IAIA CEO Gary Baker shares takeaways from Dubrovnik symposium
One of the key strategic aims for IAIA is to raise awareness and the external profile of impact assessment. Conferences are an important venue for this sort of activity, offering a chance to highlight and explore interlinkages with other key industries.
I recently had a chance to participate in one such event—an international symposium in Dubrovnik, under the RSFIA platform, exploring the links between sustainable finance and environmental standards. The event was organised by HUSZPO, with support from EIB, UNDP, World Bank Group, and the International Sustainable Finance Centre. While it was EU-centred, given the momentum created by the EU Commission in advancing the EU Green Deal, it was a logical place to start.
The challenge was laid out very clearly in the opening session: how to harmonize and leverage the obvious linkages between EU taxonomy/the EU green agenda and existing, seasoned environmental procedures.
This broad topic is a crowded field with many (often competing) interests. A snapshot of actors in the room includes the EU Commission, private sector, public sector, multilateral development banks (and their associated E&SF guidance), IFIs (Equator Principles), SEA/EIA practitioners at the project level, and the increasing imperative to include social assessment within statutory EIA.
To cut to a conclusion, I came away convinced that there is a huge opportunity for IAIA in several areas:
- raising IA awareness amongst financiers;
- providing training on financial taxonomy to IA practitioners (already underway in our pre-conference training events);
- and, perhaps most urgently, acting as a neutral broker in trying to avoid the unnecessary duplication of efforts seeking to harmonise and improve the inter-operability of different sustainability performance measurements, reporting, and standards.
This is not an undertaking for the faint-hearted. An illustration of the complexity of finding useful linkages between the ‘competing systems’ is provided by the world of acronyms to which one is immediately confronted—CSRD, NFRD, SEA, EIA, ESS, DNSH—plus the gravitational pull of a new EU Commission, EU Taxonomy, and Draghi report.
But by the end of Day 2, the challenges felt much less daunting. Having listened to the rationale for the data being gathered on all sides, the potential synergies of incorporating what is already being done (tweaking where required) with the ambition of what is to come felt very compelling.
Whatever our starting point, we are all seeking the same: greater transparency, quality, and verification of data to inform better decision-making, generating positive outcomes for all stakeholders. Some of the ideas to assimilate include:
- the role that SEA/SESAs can play in National Plans as EU directives are transposed.

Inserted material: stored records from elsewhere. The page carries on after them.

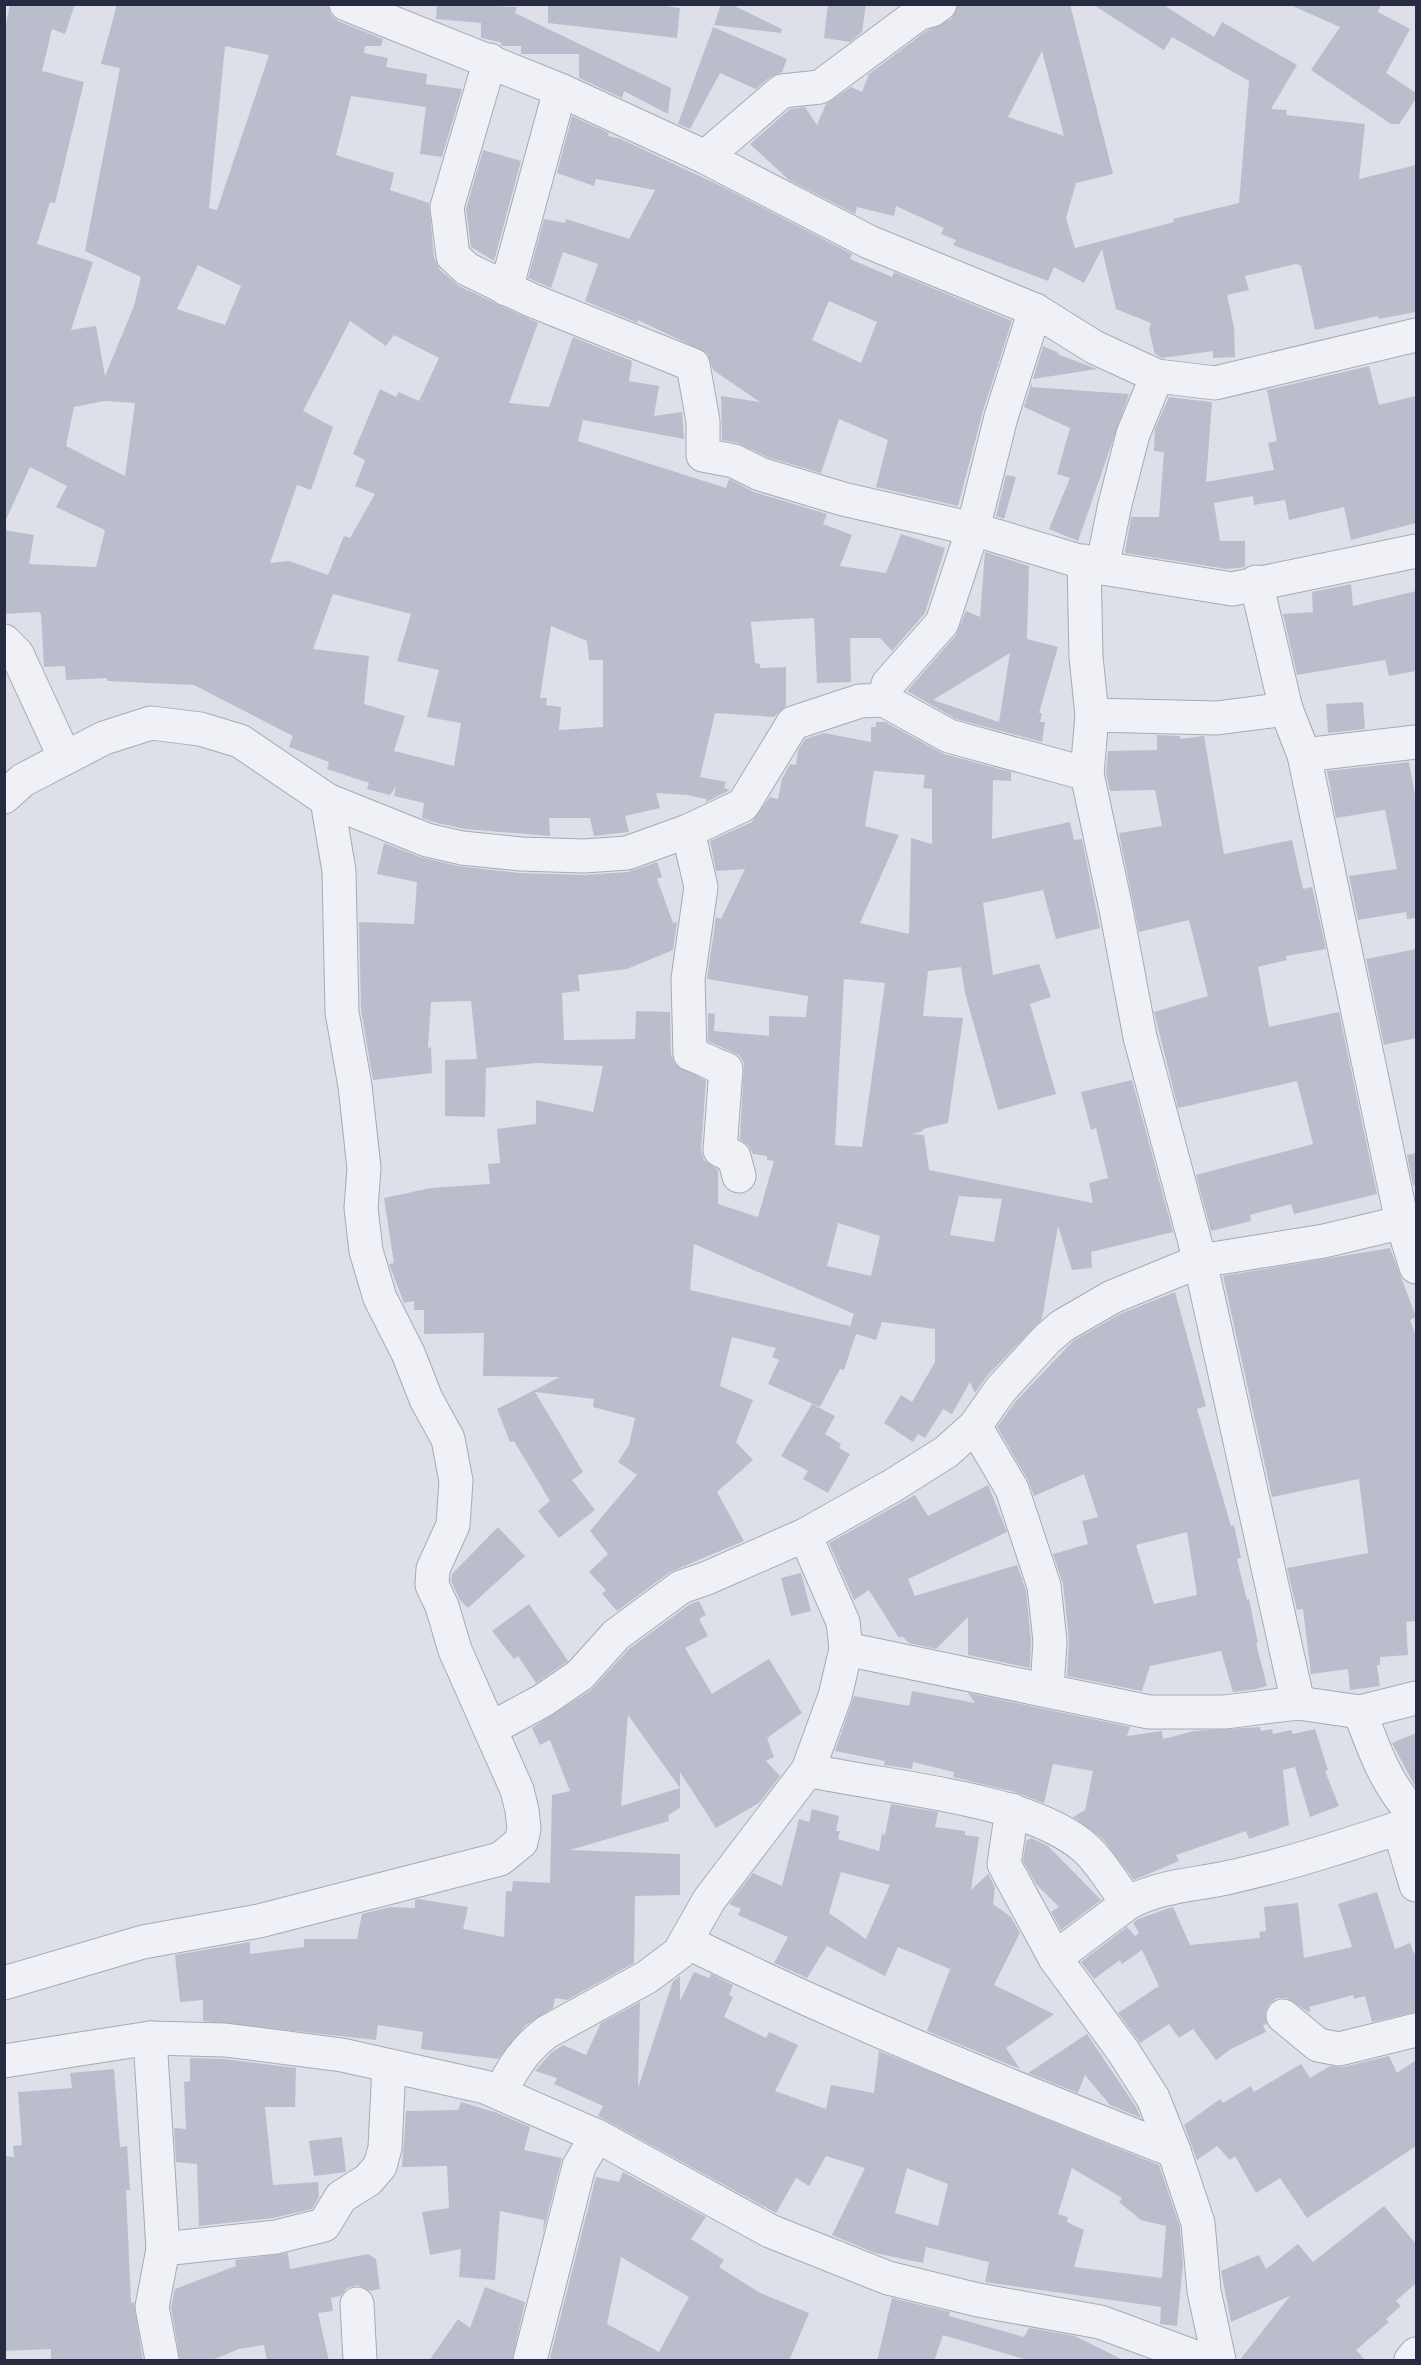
<svg xmlns="http://www.w3.org/2000/svg" width="1421" height="2365" viewBox="0 0 1421 2365" font-family="'Archivo Narrow',sans-serif">
<style>
.building{fill:#babecc;fill-rule:evenodd}
.lines{fill:none;stroke-linecap:round;stroke-linejoin:round}
.minor-casing{stroke:#a6aab6;stroke-width:35}
.minor{stroke:#f0f1f6;stroke-width:33}
</style>
<rect width="100%" height="100%" fill="#dde0e8"/>
<!-- building -->
<g class="building">
<path d="M10,4H75L65,34L52,29L42,71L84,82L55,203L50,202L37,244L93,262L71,330L96,326L105,376L134,306L141,277L85,251L120,68L101,64L117,4H328L331,15L338,21L383,39L381,46H365L364,53L388,58L386,67L427,74L426,84L462,89L442,157L420,154L426,107L351,96L336,155L394,173L390,190L429,203L434,258L440,270L459,286L538,323L509,403L549,407L573,337L632,361L629,381L659,386L654,416L682,412L684,439L583,420L578,441L726,488L729,479L754,492L827,514L823,524L852,535L840,566L886,573L901,534L945,548L925,613L892,651L880,638H850L851,682L817,683L814,618L751,622L755,663L760,664V668L786,667V706L774,717L715,713L700,777L726,782L724,788L730,790L706,802V799L687,795L656,793L660,808L625,816L629,832L594,836L590,818H549L550,836L465,829L433,822L422,818L424,803L394,796L396,786L390,795L367,789L369,783L327,769L329,762L289,747L293,736L194,685L107,681V678L66,680L65,666L44,667L41,614L39,612L4,614V530L34,535L29,564L96,567L105,530L56,507L67,486L30,467L4,524V34ZM225,46L269,55L217,210L209,208ZM198,265L241,286L225,325L177,309ZM350,321L386,346L394,335L439,358L419,401L399,392L396,397L380,389L353,454L365,460L355,486L375,494L350,538L344,536L328,575L289,561L270,563L297,485L311,490L333,427L303,411ZM104,401L135,403L125,476L66,446L74,407ZM333,594L411,614L397,661L439,670L427,717L461,723L454,766L394,751L405,716L364,704L369,656L313,649ZM551,626L587,641L589,660H603V727L559,730L561,707L546,705L547,698H540Z"/>
<path d="M437,4L517,7L515,13L671,88L668,114L624,91L622,98L579,78V54H521V46H502L500,42L481,38V23L436,19Z"/>
<path d="M548,4H650L680,8L677,38L548,23Z"/>
<path d="M721,4H730L782,29L781,33L714,25Z"/>
<path d="M828,4H866L862,32L850,42L824,38Z"/>
<path d="M958,4H1070L1113,174L1076,183L1066,218L1075,248L1174,222L1173,219L1239,203L1249,81L1172,37L1164,50L1092,4H1162L1214,37L1222,22L1297,65L1271,109L1287,110L1286,115L1365,124L1359,179L1416,165V312L1379,319L1378,316L1315,330L1301,266L1296,264L1245,276L1249,290L1227,295L1234,327L1235,357L1213,358V351L1162,358L1155,354L1149,330L1151,323L1116,309L1102,249L1084,283L1054,267L1048,281L953,245L956,240L941,234L944,228L896,206L894,216L857,207L855,214L789,180L750,144L790,109L805,107L817,125L826,104L851,87L862,92L869,74L926,31L951,19ZM1042,51L1064,136L1008,117Z"/>
<path d="M1288,4H1381L1378,12L1410,29L1386,73L1416,93V99L1399,124H1391L1311,70L1340,27Z"/>
<path d="M713,27L787,59L782,72L770,77L756,89L720,73L690,129L678,124Z"/>
<path d="M572,116L609,133L608,136L621,139L725,188L852,254L850,259L892,277L894,272L1012,321L983,411L958,506L876,487L888,440L839,419L821,473L767,457L738,443L722,440L721,396L760,402L713,370L707,353L638,320V323L585,301L598,264L563,252L551,288L528,278L544,219L565,223L566,219L629,239L655,190L596,179L594,186L557,173ZM829,301L877,322L861,363L812,340Z"/>
<path d="M483,150L521,161L494,261L471,247L466,209Z"/>
<path d="M1043,346L1059,353L1057,354L1097,369L1033,379Z"/>
<path d="M1369,366L1379,405L1416,396V523L1351,540L1344,507L1289,520L1285,500L1254,505L1253,496L1214,503L1220,541H1245V567L1227,569L1125,553L1131,517H1159L1164,452L1154,451L1155,429L1169,397L1212,402L1206,482L1274,470L1268,443L1277,441L1267,390Z"/>
<path d="M1032,382V387L1129,394L1078,541L1049,529L1070,478L1057,474L1070,428L1024,407Z"/>
<path d="M1006,475L1016,477L1004,519L996,516Z"/>
<path d="M985,552L1029,566L1027,639L1058,647L1039,713H1042L1040,722H1045L1042,742L956,719L907,691L956,635L966,611L980,617ZM1010,653L999,722L933,700Z"/>
<path d="M1351,584L1353,606L1416,591V671L1389,676L1385,660L1297,675L1283,614L1313,612L1312,592Z"/>
<path d="M1363,702L1365,729L1328,733L1326,704Z"/>
<path d="M876,722H885L944,754L1011,772V781L993,780L992,839L1070,822L1074,840L1082,839L1100,928L1056,939L1043,890L983,903L993,975L1039,964L1051,997L1030,1004L1056,1094L998,1110L965,993L961,967L928,971L923,1016L963,1018L948,1123L923,1129V1131L912,1134L924,1135L929,1170L1093,1203L1089,1183L1108,1178L1096,1128L1091,1130L1081,1092L1132,1080L1173,1232L1091,1252L1092,1268L1072,1270L1058,1226L1042,1319L987,1376L975,1393L970,1382L952,1414L943,1409L925,1438L918,1434L913,1442L884,1423L901,1395L912,1402L935,1362V1329L882,1322L876,1340L856,1334L844,1370L840,1369L820,1407L768,1384L779,1360L772,1357L776,1348L732,1337L720,1386L753,1400L736,1442L753,1460L717,1492L744,1541L670,1572L617,1611L602,1594L606,1590L589,1572L608,1554L590,1531L637,1475L618,1462L629,1445L635,1418L593,1407L594,1399L535,1392L583,1472L572,1480L595,1510L559,1538L538,1511L550,1501L514,1441L510,1442L497,1409L560,1377L483,1376L484,1333L424,1334V1310H414V1301L404,1303L389,1264L394,1263L384,1198L431,1188L490,1184L488,1164L500,1163L497,1129L536,1124V1100L593,1112L603,1066L537,1063L486,1068L485,1117L445,1116V1060L477,1059L471,1001L431,1002L428,1048L431,1047L432,1073L373,1080L361,1010L359,922L414,924L417,882L377,874L384,843L420,857L458,866L519,873L584,875L628,872L657,862L662,877L657,879L673,923L677,922L673,950L627,969L578,975L580,991L562,993L564,1040L635,1039L636,1011L670,1012L671,1054L675,1064L706,1081L701,1149L704,1160L718,1170V1204L758,1217L774,1161L767,1160V1156L753,1154L748,1145L740,1139L744,1063L739,1055L708,1041V1013L715,1014L714,1031L769,1036V1016L806,1017L808,996L707,979L716,917L721,919L745,869L716,871L710,841L752,822L770,797L778,799L782,779L790,764L796,765L798,750L805,739L824,733L871,742V727H876ZM874,771L925,775L923,788L932,789V844L911,838L909,934L860,923L899,835L865,826ZM844,979L885,983L862,1147L835,1145ZM959,1196L1002,1199L994,1242L950,1235ZM838,1223L880,1236L871,1276L827,1266ZM694,1244L854,1314L850,1326L690,1290Z"/>
<path d="M1157,735L1180,736V739L1204,736L1224,854L1292,840L1303,889L1312,887L1326,949L1286,956L1287,960L1258,967L1269,1027L1339,1012L1377,1194L1294,1214L1291,1204L1250,1215L1251,1221L1211,1231L1196,1175L1313,1144L1297,1081L1178,1108L1154,1012L1208,996L1189,920L1139,932L1119,833L1162,826L1155,790L1110,791L1106,773L1108,751L1157,750Z"/>
<path d="M1409,762L1416,801V918L1407,919L1406,912L1358,920L1349,876L1397,869L1385,810L1336,818L1327,771Z"/>
<path d="M1416,949V1038L1384,1045L1366,959Z"/>
<path d="M1416,1153V1185H1413L1407,1155Z"/>
<path d="M1390,1248L1416,1317L1410,1320L1416,1335V1621L1406,1622L1408,1655L1380,1657V1665H1377L1380,1686L1350,1690L1348,1669L1311,1674L1303,1609L1297,1610L1287,1568L1368,1553L1359,1479L1272,1497L1223,1276Z"/>
<path d="M1175,1292L1206,1406L1197,1409L1231,1526L1234,1525L1241,1558L1237,1559L1247,1600L1249,1599L1258,1643H1256L1267,1686L1256,1689L1233,1692L1221,1651L1150,1666L1142,1691L1067,1676L1069,1639L1063,1584L1053,1554L1088,1544L1082,1521L1098,1517L1084,1474L1034,1496L1028,1480L997,1427L1016,1401L1073,1341L1120,1314ZM1187,1532L1197,1595L1154,1604L1136,1545Z"/>
<path d="M812,1404L835,1416L825,1434L841,1444L839,1448L850,1454L828,1493L803,1479L808,1471L781,1456Z"/>
<path d="M988,1485L1007,1532L908,1579L915,1596L1017,1565L1026,1590L1031,1641L1030,1668L968,1655V1617L936,1649L909,1643L902,1636L899,1638L869,1590L854,1600L829,1543L915,1495L928,1516Z"/>
<path d="M498,1527L525,1556L468,1608L460,1600L451,1581L452,1574Z"/>
<path d="M801,1573L811,1611L791,1616L781,1578Z"/>
<path d="M699,1601L706,1615L699,1619L708,1636L685,1648L712,1694L769,1659L802,1713L767,1738L774,1757L766,1761L780,1776L759,1803L716,1828L680,1772V1788L628,1715L621,1806L680,1788V1808L668,1815L669,1821L570,1850L680,1854V1895L635,1896L634,1963L567,2000L555,1998L553,2008L526,2025L498,2059L421,2049L423,2032L378,2025L376,2040L203,2021V2000L180,2002L175,1955L250,1942V1954L304,1947V1939H357L362,1914L390,1907L415,1908V1900L418,1899L468,1907L463,1929L504,1937L506,1891H512L513,1881L550,1883L552,1795L570,1791L550,1740L540,1745L532,1728L591,1690L629,1649L690,1604Z"/>
<path d="M529,1604L568,1661L536,1683L518,1656L514,1659L492,1631Z"/>
<path d="M912,1691L975,1703L968,1693L1130,1727L1127,1736L1162,1731L1163,1739L1194,1731L1260,1727L1261,1731L1272,1729L1273,1734L1291,1730L1293,1734L1315,1729L1328,1770L1325,1771L1339,1806L1310,1817L1295,1767L1283,1770L1289,1825L1249,1839L1246,1831L1176,1855L1179,1861L1134,1880L1103,1839L1073,1817L1085,1810L1093,1771L1053,1764L1044,1803L1015,1792L953,1777L954,1772L913,1762L912,1769L884,1765L885,1761L835,1751L854,1696L909,1706Z"/>
<path d="M1416,1733V1785L1415,1786L1392,1743Z"/>
<path d="M891,1804L938,1812L935,1827L965,1831V1835L979,1837L971,1890L988,1874L995,1887L993,1904L1011,1917L1020,1933L994,1985L1054,2014L1006,2048L1020,2069L927,2031L950,1969L898,1947L885,1976L827,1946L807,1978L774,1963L788,1937L738,1915L741,1909L729,1904L753,1873L782,1886L799,1819L809,1822L812,1809L839,1816L836,1831H840L838,1839L879,1851L882,1834L885,1835ZM841,1872L890,1885L866,1939L829,1913Z"/>
<path d="M1031,1838L1048,1846L1101,1900L1061,1930L1051,1912L1059,1907L1036,1884L1023,1861L1026,1841Z"/>
<path d="M1377,1892L1395,1949L1410,1943L1416,1958V2012L1372,2022L1365,1996L1354,1999L1353,1995L1309,2007L1311,2011L1308,2012L1287,1998H1277L1269,2004L1265,2012L1267,2024L1263,2025L1266,2032L1231,2049L1216,2060L1193,2029L1179,2038L1169,2024L1140,2043L1118,2013L1159,1986L1142,1950L1122,1964L1120,1960L1094,1979L1081,1962L1127,1927L1135,1936L1139,1933L1133,1923L1138,1919L1169,1908L1173,1907L1190,1945L1260,1938L1259,1932L1266,1931L1264,1907L1298,1903L1304,1958L1352,1947L1338,1904Z"/>
<path d="M694,1972L709,1978L711,1974L733,1985L729,1995L733,1997L724,2017L766,2038L769,2032L798,2045L775,2091L826,2109L831,2085L874,2093L879,2051L1159,2165L1180,2227L1183,2264L1177,2326L1160,2324L1161,2307L985,2282L989,2262L926,2247L923,2263L875,2253L832,2235L865,2168L826,2156L809,2186L796,2178L776,2213L598,2116L603,2106L554,2084L557,2078L535,2071L551,2053L563,2045L586,2055L601,2023L640,2002L638,2088L673,1981L680,1976V2001ZM907,2168L948,2184L938,2226L895,2213ZM1072,2168L1122,2198L1119,2202L1141,2220L1166,2226L1162,2278L1074,2267L1084,2230L1067,2222L1068,2217L1058,2214Z"/>
<path d="M1087,2034L1136,2107L1141,2118L1110,2105L1085,2075L1078,2093L1028,2073Z"/>
<path d="M1389,2056L1397,2073L1416,2060V2146L1307,2218L1280,2178L1256,2193L1235,2156L1230,2160L1217,2146L1197,2160L1184,2125L1220,2099L1223,2103L1251,2086L1254,2092L1301,2064L1310,2078L1330,2066L1343,2067Z"/>
<path d="M190,2058L224,2059L296,2068L295,2107H265L273,2185L318,2182L319,2197L312,2209L273,2218L199,2226L197,2164L176,2162L174,2128L186,2129L184,2082L190,2081Z"/>
<path d="M114,2069L120,2147L127,2146L130,2190H126L131,2303L134,2302L143,2361H51V2349L4,2351V2156L14,2157L13,2146L22,2145L18,2092L72,2088L70,2073Z"/>
<path d="M461,2102L498,2113L530,2127L524,2150L562,2158L543,2233L544,2220L500,2211L495,2280L459,2277L461,2249L430,2255L422,2212L449,2208L447,2166L402,2167L406,2111L458,2110Z"/>
<path d="M342,2137L346,2172L314,2176L309,2141Z"/>
<path d="M623,2172L706,2217L691,2239L724,2260L719,2267L760,2293L809,2313L789,2361H559L550,2358L596,2177L619,2182ZM621,2257L689,2297L659,2352L607,2324Z"/>
<path d="M1384,2206L1416,2244V2283L1396,2301L1401,2306L1386,2319L1389,2322L1356,2350L1366,2361H1239L1290,2296L1231,2322L1221,2271L1259,2255L1266,2269L1298,2244L1313,2262Z"/>
<path d="M288,2253L290,2269L368,2254L376,2259L380,2289L370,2291L357,2285L347,2288L340,2296L331,2298L333,2311L318,2313L329,2361H267L264,2345L239,2349L210,2361H180L171,2307L175,2289L236,2266L235,2260Z"/>
<path d="M485,2287L525,2302L512,2361H429L458,2319L470,2328Z"/>
<path d="M892,2298L950,2312L949,2316L1024,2337L1029,2328L1075,2336L1125,2361H1031L943,2335L934,2361H877Z"/>
</g>
<g class="lines">
<defs>
<g id="minor">
<path d="M346,4L560,90L705,157L869,242L1035,310L1094,347L1157,376L1215,383L1416,335"/>
<path d="M490,60L447,207L453,256L467,269L531,300L693,365L703,421V455L734,461L760,474L843,499L973,529L1102,568L1232,589L1416,551"/>
<path d="M705,157L782,91L820,87L918,14L932,10L940,4"/>
<path d="M506,289L560,90"/>
<path d="M1084,561L1086,657L1092,715L1087,774L1116,909L1140,1037L1200,1261L1298,1703"/>
<path d="M1102,568L1115,504L1133,434L1157,376"/>
<path d="M1256,582L1286,709L1304,755L1402,1222L1416,1267"/>
<path d="M4,641L17,654L65,758"/>
<path d="M884,700L949,736L1087,774"/>
<path d="M1092,715L1217,718L1286,709"/>
<path d="M1304,755L1416,742"/>
<path d="M4,797L23,780L104,738L151,723L200,729L240,741L327,800L427,840L462,848L521,854L584,856L627,853L688,831L743,805L793,723L860,701L884,700L888,684L942,623L973,529L1001,417L1035,310"/>
<path d="M688,831L701,887L688,979L690,1054C703,1058 713,1065 726,1069L720,1150L734,1157L739,1176"/>
<path d="M975,1426L1012,1489L1044,1586L1050,1641L1047,1689"/>
<path d="M846,1649L1149,1712H1225L1298,1703L1360,1712L1416,1698"/>
<path d="M1360,1712C1374,1750 1387,1787 1416,1816"/>
<path d="M490,1729L542,1701L580,1675L616,1635L681,1587L707,1578L805,1535L892,1486L946,1452L975,1426L1001,1389L1047,1339L1062,1326L1112,1297L1200,1261L1324,1241L1416,1219"/>
<path d="M808,1770C886,1788 1022,1796 1083,1846C1101,1861 1113,1885 1128,1903C1160,1886 1192,1885 1226,1878C1290,1864 1354,1843 1416,1822"/>
<path d="M1012,1810L1004,1864L1055,1958L1123,2051L1153,2098L1174,2151L1198,2223L1204,2291L1219,2360"/>
<path d="M1399,1828L1416,1885"/>
<path d="M687,1942C846,2021 1009,2086 1174,2151"/>
<path d="M1055,1958L1128,1903"/>
<path d="M4,1983L143,1942L259,1921L500,1859L521,1842L524,1829L522,1810L517,1790L455,1650L442,1606L432,1585L433,1569L453,1525L456,1481L448,1439L426,1399L408,1353L380,1298L366,1251L361,1208L364,1168L355,1086L342,1012L339,871L327,800"/>
<path d="M1283,2016L1318,2045L1339,2049L1416,2030"/>
<path d="M150,2038L163,2249L152,2307L162,2360"/>
<path d="M4,2061L150,2038L225,2040L342,2055L485,2087L597,2136L770,2231L888,2278L978,2300L1100,2322L1203,2360"/>
<path d="M500,2093C513,2068 524,2049 547,2032L647,1977L679,1953L709,1900L808,1770L835,1696L846,1649L843,1622L805,1535"/>
<path d="M163,2249L276,2237L324,2225L341,2197L368,2180L380,2166L385,2148L389,2066"/>
<path d="M357,2304L360,2360"/>
<path d="M530,2360L579,2166L597,2136"/>
<path d="M1411,2360L1416,2354"/>
</g>
</defs>
<!-- minor casing -->
<use href="#minor" class="minor-casing"/>
<!-- minor -->
<use href="#minor" class="minor"/>
</g>
<!-- border -->
<rect width="1421" height="2365" fill="none" stroke="#252b40" stroke-width="12"/>
</svg>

- the richness of data (and procedural rigor) gathered during a project-level Environmental (& Social) Impact Assessment.
- the key role of the Environmental & Social Standards administered by World Bank/IFC and how these dominate public and private sector applications (particularly outside of the EU).
- the influence of these standards on other MDB/UN/vertical funds.
- the ambition and rationale of the EU Taxonomy and imminent first wave of reporting under CSRD.
- the accountability the Do No Significant Harm (DNSH) principle will impose on large, listed corporates.
To establish harmonisation, inter-operability, and alignment, players clearly have to be encouraged (or lured?) out of (defensive) silos. We all need to be prepared to cede ground and relinquish a need/desire to have our ‘own’ standards and to acknowledge what is already working and proven, probably most notably the ESS framework guiding the work of MDBs/vertical funds.
Next steps could involve trying to convene a closed-door meeting of key parties to see how to sketch out a path to a possible common framework. We won’t know unless we try.
A couple of other personal observations emerging from the symposium:
- Data is clearly a huge challenge in every sense: definitional, collection, ownership, presentation, storage, access, verification, and assurance. XBRL for CSRD will start to lay some foundations to greater application of technology but there is so much more to do (linking to our theme for #IAIA25: “Impact assessment in the age of artificial intelligence”).
- And a word on social. There was (repeated) universal agreement on the need for explicit focus on both social and environmental within all assessment (i.e., embedding it within SESA/ESIA and extending the scope of the Taxonomy—kudos to Alka Patel at the World Bank for being such a loud voice on this). But my final ‘social’ exhortation on the panel I was on was for delegates to not lose sight of why we are engaged in this process, and to ensure that PEOPLE stay at the core of what we are doing—not systems, not checklists, but people.